- _Work required_
Continue the article about the French art collective Obvious and its brainwave-based artworks, picking up after its final sentence.

- _Passage provided_
%%

French art group uses brainwaves and AI to recreate landscapes

The hyper colour image of a dark hill and lava flow is pretty enough -- but its high-tech artificial intelligence origins make it special.

French art group uses brainwaves and AI to recreate landscapes

It is the product of the brainwaves of one member of French art collective Obvious, collected in an MRI machine at the Brain Institute of the Pitie Salpetriere hospital in Paris.

“I was thinking very hard about a volcano,” said Pierre Fautrel, one of the trio.

He admits the resulting work was not exactly what he had in mind, “but it has kept the basic elements: a flaming mountain with flowing lava and a landscape on a light background”.

The trio of thirty-somethings, Fautrel, Hugo Caselles-Dupre and Gauthier Vernier, already gained international attention in 2018 by selling an AI-generated artwork at Christie’s in New York for more than €400,000.

For the latest project, “Mind to Image”, they used an open-source programme, MindEye, which is able to retrieve and reconstruct viewed images from brain activity, combining it with their own AI programme to create artworks.

They tried two different versions — one in which they looked at pictures and tried to replicate them simply through their brainwaves captured in the MRI.

They also tried recreating their invented images based on written descriptions.

For each, they repeated the process many times over 10 hours to create a database for their AI.

%%

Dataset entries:
%%

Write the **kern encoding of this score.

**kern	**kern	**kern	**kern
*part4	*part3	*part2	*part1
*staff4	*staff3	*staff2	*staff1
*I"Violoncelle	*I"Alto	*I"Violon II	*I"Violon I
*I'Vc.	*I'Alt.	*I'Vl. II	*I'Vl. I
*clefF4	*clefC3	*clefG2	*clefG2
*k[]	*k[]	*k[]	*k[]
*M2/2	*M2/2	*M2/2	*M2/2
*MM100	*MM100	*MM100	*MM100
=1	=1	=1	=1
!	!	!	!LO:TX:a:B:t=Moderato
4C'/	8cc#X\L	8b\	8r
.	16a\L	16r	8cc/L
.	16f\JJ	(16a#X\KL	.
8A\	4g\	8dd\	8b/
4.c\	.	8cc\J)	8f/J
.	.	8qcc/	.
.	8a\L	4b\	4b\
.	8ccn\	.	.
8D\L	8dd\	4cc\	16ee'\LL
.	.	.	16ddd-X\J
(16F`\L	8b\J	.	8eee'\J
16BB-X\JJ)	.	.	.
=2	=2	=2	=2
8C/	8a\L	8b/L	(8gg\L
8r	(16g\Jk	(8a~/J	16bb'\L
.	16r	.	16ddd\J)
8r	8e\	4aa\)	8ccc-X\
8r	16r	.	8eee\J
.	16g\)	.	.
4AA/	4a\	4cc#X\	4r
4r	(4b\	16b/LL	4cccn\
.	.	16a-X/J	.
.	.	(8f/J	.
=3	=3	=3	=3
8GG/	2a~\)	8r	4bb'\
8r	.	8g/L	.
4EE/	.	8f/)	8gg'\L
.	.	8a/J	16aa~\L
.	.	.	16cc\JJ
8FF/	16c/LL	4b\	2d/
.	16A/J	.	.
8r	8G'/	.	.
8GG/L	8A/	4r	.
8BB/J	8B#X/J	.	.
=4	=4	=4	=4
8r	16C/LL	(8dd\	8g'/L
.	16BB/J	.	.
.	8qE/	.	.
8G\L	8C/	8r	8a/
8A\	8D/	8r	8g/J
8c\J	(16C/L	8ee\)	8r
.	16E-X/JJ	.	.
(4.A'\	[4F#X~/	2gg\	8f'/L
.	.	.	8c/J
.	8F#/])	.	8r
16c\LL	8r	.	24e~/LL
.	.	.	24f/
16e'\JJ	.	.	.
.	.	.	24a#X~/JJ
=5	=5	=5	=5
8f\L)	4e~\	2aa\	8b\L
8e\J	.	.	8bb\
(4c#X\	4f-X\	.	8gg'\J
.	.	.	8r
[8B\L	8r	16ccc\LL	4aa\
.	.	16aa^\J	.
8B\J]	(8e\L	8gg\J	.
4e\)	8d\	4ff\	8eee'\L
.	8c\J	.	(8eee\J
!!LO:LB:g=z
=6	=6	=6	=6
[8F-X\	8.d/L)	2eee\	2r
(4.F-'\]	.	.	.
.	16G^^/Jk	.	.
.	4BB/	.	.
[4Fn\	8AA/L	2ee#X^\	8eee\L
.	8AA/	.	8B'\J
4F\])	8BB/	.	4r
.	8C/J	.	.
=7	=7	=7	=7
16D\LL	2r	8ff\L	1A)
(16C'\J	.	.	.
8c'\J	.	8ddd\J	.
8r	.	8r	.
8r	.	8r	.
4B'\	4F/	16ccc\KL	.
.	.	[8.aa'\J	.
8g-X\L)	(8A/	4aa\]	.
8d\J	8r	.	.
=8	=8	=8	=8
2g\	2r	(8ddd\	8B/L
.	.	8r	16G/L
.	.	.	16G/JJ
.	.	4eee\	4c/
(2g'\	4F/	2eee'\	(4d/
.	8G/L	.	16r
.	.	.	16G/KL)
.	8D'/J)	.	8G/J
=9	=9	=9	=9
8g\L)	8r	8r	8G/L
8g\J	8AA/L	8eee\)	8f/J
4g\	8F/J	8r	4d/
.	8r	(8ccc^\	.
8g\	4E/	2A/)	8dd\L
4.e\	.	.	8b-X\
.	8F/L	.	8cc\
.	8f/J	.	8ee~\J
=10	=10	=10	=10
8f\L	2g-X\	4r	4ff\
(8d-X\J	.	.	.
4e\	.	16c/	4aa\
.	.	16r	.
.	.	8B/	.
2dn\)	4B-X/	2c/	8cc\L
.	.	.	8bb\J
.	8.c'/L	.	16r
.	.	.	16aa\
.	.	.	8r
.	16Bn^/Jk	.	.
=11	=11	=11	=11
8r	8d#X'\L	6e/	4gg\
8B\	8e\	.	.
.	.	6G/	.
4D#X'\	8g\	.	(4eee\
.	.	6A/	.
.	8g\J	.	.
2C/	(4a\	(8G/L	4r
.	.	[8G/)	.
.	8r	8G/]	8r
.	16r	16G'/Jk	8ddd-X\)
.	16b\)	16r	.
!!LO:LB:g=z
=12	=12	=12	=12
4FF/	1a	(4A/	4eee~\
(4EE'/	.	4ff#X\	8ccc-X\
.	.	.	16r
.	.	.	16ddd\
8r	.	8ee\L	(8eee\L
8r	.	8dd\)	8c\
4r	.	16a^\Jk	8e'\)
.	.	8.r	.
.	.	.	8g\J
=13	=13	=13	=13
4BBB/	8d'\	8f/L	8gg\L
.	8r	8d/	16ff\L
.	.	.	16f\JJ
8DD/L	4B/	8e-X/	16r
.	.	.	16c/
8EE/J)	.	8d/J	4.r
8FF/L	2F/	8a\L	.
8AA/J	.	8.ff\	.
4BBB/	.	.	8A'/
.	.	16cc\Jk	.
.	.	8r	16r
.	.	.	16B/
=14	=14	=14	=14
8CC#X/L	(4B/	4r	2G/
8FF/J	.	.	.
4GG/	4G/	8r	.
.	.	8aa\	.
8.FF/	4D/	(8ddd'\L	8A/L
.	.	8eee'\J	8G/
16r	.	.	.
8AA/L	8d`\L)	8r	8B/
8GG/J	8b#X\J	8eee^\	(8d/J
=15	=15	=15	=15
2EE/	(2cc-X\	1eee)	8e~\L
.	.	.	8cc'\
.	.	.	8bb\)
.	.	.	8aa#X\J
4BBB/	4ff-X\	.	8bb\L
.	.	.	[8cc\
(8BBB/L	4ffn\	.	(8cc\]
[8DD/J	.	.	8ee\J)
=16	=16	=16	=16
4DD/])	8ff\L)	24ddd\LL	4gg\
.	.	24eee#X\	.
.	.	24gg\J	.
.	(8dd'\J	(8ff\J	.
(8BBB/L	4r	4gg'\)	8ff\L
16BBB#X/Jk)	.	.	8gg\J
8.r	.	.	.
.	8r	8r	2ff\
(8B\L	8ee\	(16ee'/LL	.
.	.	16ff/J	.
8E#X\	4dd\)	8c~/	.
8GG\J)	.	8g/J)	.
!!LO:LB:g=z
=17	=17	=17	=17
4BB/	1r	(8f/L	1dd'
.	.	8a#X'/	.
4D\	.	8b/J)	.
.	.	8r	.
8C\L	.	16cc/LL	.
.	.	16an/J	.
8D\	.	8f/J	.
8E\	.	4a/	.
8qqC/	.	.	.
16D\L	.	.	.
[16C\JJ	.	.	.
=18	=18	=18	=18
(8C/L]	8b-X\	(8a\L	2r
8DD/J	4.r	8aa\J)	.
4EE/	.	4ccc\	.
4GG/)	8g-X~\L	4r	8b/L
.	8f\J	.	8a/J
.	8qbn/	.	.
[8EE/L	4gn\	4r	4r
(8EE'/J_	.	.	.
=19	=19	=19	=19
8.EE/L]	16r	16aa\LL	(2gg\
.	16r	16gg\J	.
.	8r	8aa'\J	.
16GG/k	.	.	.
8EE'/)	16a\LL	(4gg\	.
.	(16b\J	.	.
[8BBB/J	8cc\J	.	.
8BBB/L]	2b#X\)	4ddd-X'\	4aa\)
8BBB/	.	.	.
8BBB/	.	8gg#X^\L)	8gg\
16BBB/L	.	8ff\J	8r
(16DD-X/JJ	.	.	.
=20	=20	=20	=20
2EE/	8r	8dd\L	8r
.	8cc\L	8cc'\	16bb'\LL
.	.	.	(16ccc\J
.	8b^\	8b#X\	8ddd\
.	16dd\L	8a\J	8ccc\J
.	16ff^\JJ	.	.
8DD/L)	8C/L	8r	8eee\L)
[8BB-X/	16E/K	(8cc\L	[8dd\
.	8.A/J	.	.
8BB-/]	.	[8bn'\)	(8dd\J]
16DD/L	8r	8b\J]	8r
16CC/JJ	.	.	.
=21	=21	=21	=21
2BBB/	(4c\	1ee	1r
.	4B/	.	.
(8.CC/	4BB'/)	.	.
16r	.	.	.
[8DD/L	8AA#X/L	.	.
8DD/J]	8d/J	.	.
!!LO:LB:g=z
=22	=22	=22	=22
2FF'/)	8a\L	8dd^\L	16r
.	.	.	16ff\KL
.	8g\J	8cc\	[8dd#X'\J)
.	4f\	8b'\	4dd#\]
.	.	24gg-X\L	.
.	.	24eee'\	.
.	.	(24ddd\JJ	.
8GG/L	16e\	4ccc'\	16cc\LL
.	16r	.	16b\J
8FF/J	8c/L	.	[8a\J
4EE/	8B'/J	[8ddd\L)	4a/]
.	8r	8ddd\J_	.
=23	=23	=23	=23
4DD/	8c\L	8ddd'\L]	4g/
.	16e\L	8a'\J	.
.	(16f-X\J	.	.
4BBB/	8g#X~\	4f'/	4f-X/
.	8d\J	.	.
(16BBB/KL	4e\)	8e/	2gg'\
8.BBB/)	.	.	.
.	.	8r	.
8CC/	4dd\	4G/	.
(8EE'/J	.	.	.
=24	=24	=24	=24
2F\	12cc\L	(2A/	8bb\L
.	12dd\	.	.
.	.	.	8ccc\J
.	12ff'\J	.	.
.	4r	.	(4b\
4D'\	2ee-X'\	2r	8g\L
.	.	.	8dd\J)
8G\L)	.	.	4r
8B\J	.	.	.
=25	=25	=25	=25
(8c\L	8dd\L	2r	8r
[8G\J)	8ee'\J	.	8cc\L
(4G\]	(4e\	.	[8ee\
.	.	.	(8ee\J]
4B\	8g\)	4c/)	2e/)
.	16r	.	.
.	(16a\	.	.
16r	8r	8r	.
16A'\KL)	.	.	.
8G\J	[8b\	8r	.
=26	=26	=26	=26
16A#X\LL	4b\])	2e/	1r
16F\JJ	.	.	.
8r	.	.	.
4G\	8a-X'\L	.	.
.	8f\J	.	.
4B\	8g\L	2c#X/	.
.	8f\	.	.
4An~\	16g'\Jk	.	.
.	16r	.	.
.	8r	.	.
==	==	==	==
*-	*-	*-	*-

%%

- _Output of the exercise_
Reconstructing ‘imagined’ images

“We’ve known for around 10 years that it’s possible to reconstruct a viewed image from the activity of the visual cortex,” said Alizee Lopez-Persem, a researcher at the Brain Institute.

“But not an ‘imagined’ image — that’s a real challenge.”

It took the team many hours to sort through the data collected in the MRI, before Obvious fed it into their own AI programme, which gives it a specific vibe influenced in part by Surrealism.

“Two years ago, I would never have believed that this could exist,” said Charles Mellerio, a neuro-radiologist who assisted the project.

He credits huge advances in the quality of medical imaging, as well as the sudden emergence of generative AI, which can create images from written prompts.

“There are very real links between art and science,” said Caselles-Dupre, while acknowledging that this technology “can be very scary if used in the wrong way”.

The results of their project will be on display at the Danysz gallery in Paris in October and the group says they want to expand the project to sound and video.